This project contains java classes that will allow you to read several versions of SPSS data sets.
It modifies the code originally written by Pascal Heus (pheus@opendatafoundation.org) for the UK Data Archive Data Exchange Tools project (http://www.data-archive.ac.uk/dext/) and the Open Data Foundation (http://www.opendatafoundation.org). Copyright 2007 University of Essex (http://www.esds.ac.uk). GNU Lesser General Public License 2.1. Initial source: http://svn.odaf.org/ddidext/org.opendatafoundation.data/
This project has been worked on by different Cornell developers over the years. The previous developers made changes to the following files:
- /src/org/opendatafoundation/data/spss/SPSSFile.java
- /src/org/opendatafoundation/data/spss/SPSSNumericVariable.java
- /src/org/opendatafoundation/data/spss/SPSSRecordType1.java
- /src/org/opendatafoundation/data/spss/SPSSRecordType2.java
- /src/org/opendatafoundation/data/spss/SPSSRecordType7Subtype3.java
- /src/org/opendatafoundation/data/spss/SPSSStringVariable.java
- /src/org/opendatafoundation/data/spss/SPSSUtils.java
- /src/org/opendatafoundation/data/spss/SPSSVariable.java
- /src/org/opendatafoundation/data/spss/SPSSVariableCategory.java
- /src/org/opendatafoundation/data/xml2html.xslt
Detailed file changes are in the LGPL-Changes.txt file.
-
Clone the github repository to your machine.
-
Go to the root directory of the cloned repository.
-
Use maven 2 to build the project.

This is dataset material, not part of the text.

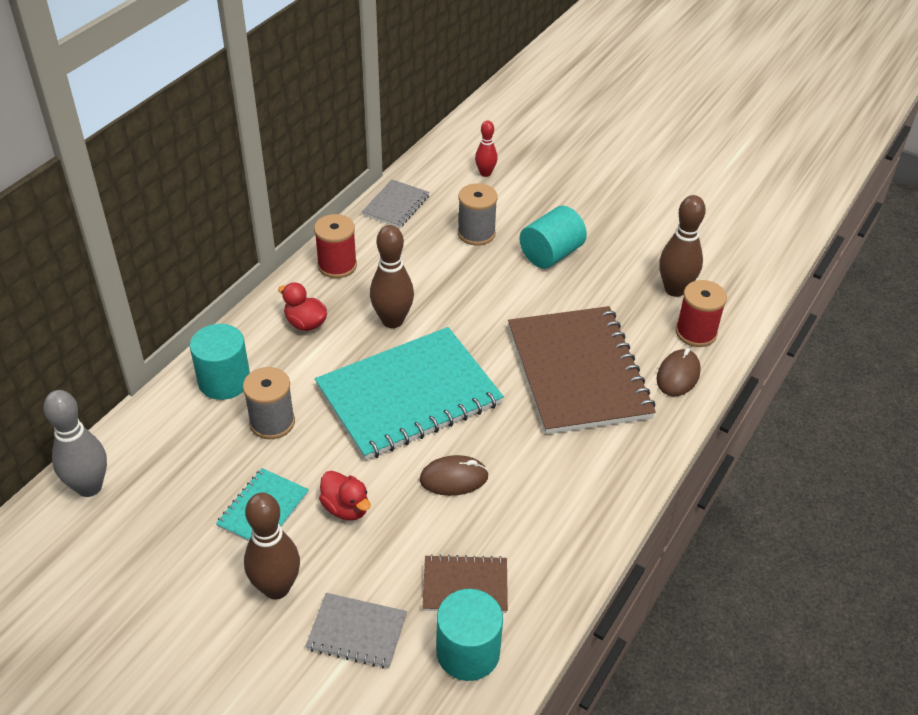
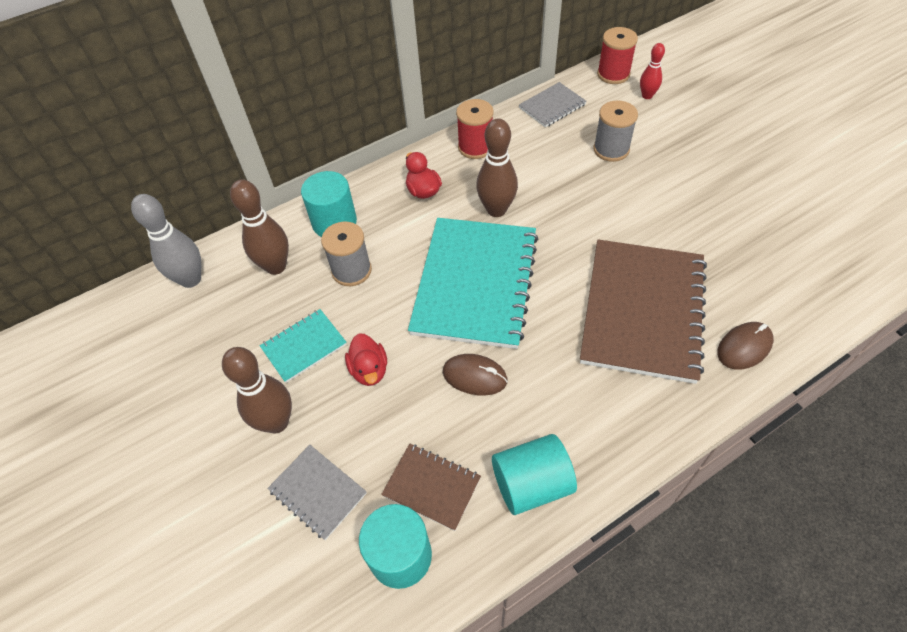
camera: 30 degrees right, 10 degrees up
turquoise notebook [315,327,504,460] -> turquoise notebook turned 75 degrees counterclockwise [408,218,538,349]
turquoise cylinder [520,206,587,269] -> turquoise cylinder moved to [492,434,577,515]
brown bowling pin [659,195,706,297] -> brown bowling pin moved to [230,180,289,275]
red spool [676,280,727,347] -> red spool moved to [597,27,638,84]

On the command line, enter the following command
mvn clean install -Dgpg.skip`.
If publishing, omit the-Dgpg.skip
.
The best way to use this code is to include the jar file in an existing project, such as ced2arddigenerator The following code is in: ced2arddigenerator's SpssCsvGenerator.java file
/**
* generates CSV using a data file uploaded by the server
*/
public VariableCsv generateVariablesCsv(String dataFileLocation, boolean summaryStatistics, long recordLimit) throws Exception {
SPSSFile spssFile = null;
File serverFile = new File(dataFileLocation);
spssFile = new SPSSFile(serverFile);
VariableCsv variableCSV = getVariablesCsv(spssFile, summaryStatistics, recordLimit);
return variableCSV;
}
/**
* @return Generates two element string array. First element is a csv of
* variable summary statistics Second element is a csv of variable
* values as defined in SPSS Third element is the read error count
* of the individual variable values. Third element is an indicator
* of the validity of the statistics.
*/
public VariableCsv getVariablesCsv(SPSSFile spssFile, boolean includeSummaryStatistics, long recordLimit) throws SPSSFileException, IOException {
spssFile.loadMetadata();
List<Ced2arVariableStat> ced2arVariableStats = new ArrayList<Ced2arVariableStat>();
int totalVariables = spssFile.getVariableCount();
int startPosition = 0;
for (int i = 0; i < totalVariables; i++) {
SPSSVariable spssVariable = spssFile.getVariable(i);
Ced2arVariableStat variable = new Ced2arVariableStat();
variable.setName(spssVariable.getName());
variable.setLabel(spssVariable.getLabel());
int width = spssVariable.variableRecord.getWriteFormatWidth();
variable.setStartPosition(startPosition);
startPosition += width;
variable.setEndPosition(startPosition);
variable.setVariableNumber(spssVariable.getVariableNumber());
if (spssVariable.categoryMap != null) {
Iterator it = spssVariable.categoryMap.entrySet().iterator();
while (it.hasNext()) {
Map.Entry pair = (Map.Entry) it.next();
SPSSVariableCategory cat = (SPSSVariableCategory) pair
.getValue();
if (cat.isMissing()) {
HashMap hm = variable.getMissingValues();
hm.put(cat.strValue, cat.label);
} else {
HashMap hm = variable.getValidValues();
hm.put(cat.strValue, cat.label);
}
}
}
if (spssVariable instanceof SPSSNumericVariable) {
variable.setNumeric(true);
variable.setDate(spssVariable.isDate());
} else if (spssVariable instanceof SPSSStringVariable) {
variable.setNumeric(false);
variable.setDate(false);
}
ced2arVariableStats.add(variable);
}
long readErrors = 0;
if (includeSummaryStatistics) {
readErrors = setSummaryStatistics(spssFile, ced2arVariableStats, recordLimit);
}
String variableStatistics = getSummaryStatisticsVaribleCSV(ced2arVariableStats, includeSummaryStatistics);
String variableValueLabels = getVariableValueLabelCSV(ced2arVariableStats);
VariableCsv variablesCSV = new VariableCsv();
variablesCSV.setVariableStatistics(variableStatistics);
variablesCSV.setVariableValueLables(variableValueLabels);
variablesCSV.setReadErrors(readErrors);
return variablesCSV;
}